This was amply evident in San Francisco, the heartland of geeks in the US where every radio commercial still pipes out a dotcom address urging people just not to miss it for the world.

So you have a dotcom to buy your favourite Chevy. If you are thinking of home mortgage, there is a dotcom. There is a dotcom for wine connoisseurs.

Want a personal loan to buy anything which you fancy, there is a dotcom. And believe it or not, if you want to save a tree, there is a dotcom! Apart from these busy commercials (on radio, TV and in print) there is absolutely no hangovers of those hyperactive days when every guy walking on a valley street could be a potential dotcom (as was the case in Bangalore).

There are two things that are happening in the dotcom world.

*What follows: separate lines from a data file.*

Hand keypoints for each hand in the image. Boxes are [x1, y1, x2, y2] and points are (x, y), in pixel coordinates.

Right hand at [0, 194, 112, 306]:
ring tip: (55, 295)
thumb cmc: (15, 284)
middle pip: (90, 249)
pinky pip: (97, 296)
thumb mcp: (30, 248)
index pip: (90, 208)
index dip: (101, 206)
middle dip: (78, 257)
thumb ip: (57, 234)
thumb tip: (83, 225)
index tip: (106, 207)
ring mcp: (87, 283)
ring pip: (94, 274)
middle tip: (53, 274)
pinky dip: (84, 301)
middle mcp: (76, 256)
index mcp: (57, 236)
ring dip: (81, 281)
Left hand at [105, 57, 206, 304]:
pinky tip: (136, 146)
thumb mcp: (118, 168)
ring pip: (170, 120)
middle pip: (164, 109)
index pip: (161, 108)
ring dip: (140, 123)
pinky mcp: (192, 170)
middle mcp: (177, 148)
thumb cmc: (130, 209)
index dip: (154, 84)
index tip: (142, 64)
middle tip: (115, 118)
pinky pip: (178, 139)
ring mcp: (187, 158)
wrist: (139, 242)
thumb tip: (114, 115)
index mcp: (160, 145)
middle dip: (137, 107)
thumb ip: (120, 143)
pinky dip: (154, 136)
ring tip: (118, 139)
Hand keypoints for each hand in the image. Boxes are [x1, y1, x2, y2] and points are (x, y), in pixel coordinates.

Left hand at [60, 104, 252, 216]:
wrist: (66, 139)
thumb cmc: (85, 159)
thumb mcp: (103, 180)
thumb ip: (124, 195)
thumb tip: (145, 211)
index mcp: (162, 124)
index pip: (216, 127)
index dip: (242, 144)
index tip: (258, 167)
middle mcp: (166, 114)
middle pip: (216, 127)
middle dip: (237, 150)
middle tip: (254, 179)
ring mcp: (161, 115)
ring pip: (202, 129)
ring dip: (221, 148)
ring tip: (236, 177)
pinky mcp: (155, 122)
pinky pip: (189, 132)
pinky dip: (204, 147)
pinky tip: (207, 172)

One is more akin to Nicholas Negroponte's "flip-flop" theory (which said all that is wired will go wireless and all that is wireless will go wired). We now see much of the offline activity, which involves human interaction, is going online.

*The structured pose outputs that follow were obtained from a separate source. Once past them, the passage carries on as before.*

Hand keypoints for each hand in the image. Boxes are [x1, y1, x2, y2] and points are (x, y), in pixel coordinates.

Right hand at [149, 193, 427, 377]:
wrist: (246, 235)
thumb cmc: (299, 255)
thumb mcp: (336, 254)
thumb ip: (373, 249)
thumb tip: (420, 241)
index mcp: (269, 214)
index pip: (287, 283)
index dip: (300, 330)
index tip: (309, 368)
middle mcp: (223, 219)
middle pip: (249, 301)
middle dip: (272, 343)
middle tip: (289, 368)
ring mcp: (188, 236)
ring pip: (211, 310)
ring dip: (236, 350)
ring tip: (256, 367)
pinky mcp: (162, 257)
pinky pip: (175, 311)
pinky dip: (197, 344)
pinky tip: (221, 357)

Much of what was dreamed could be done using the Net is going offline. Imagine a seminar which will see much of its publicity and registration happening online and the seminar itself will be held in an imposing auditorium, offline.

But there is an interesting development which has happened while we slept through the tech winter. Dotcoms have seeped into our lives. We connect with the world thanks to a dotcom. We see most of the commercials even here in India refer to a website with a dotcom address. Our governments are going online more and more to increase efficiency. We turn to a website while at work catching news or a cricket score.

Perhaps the greatest success story so far is US entertainment mogul Barry Diller who consolidated a string of dotcoms to run a highly profitable (in dotcom standards!) InterActive Corp (IAC) who in a recent interview with The New York Times said he would not give any forecasts to Wall Street because it is difficult to keep pace with the speed with which his company's growing. The nerve.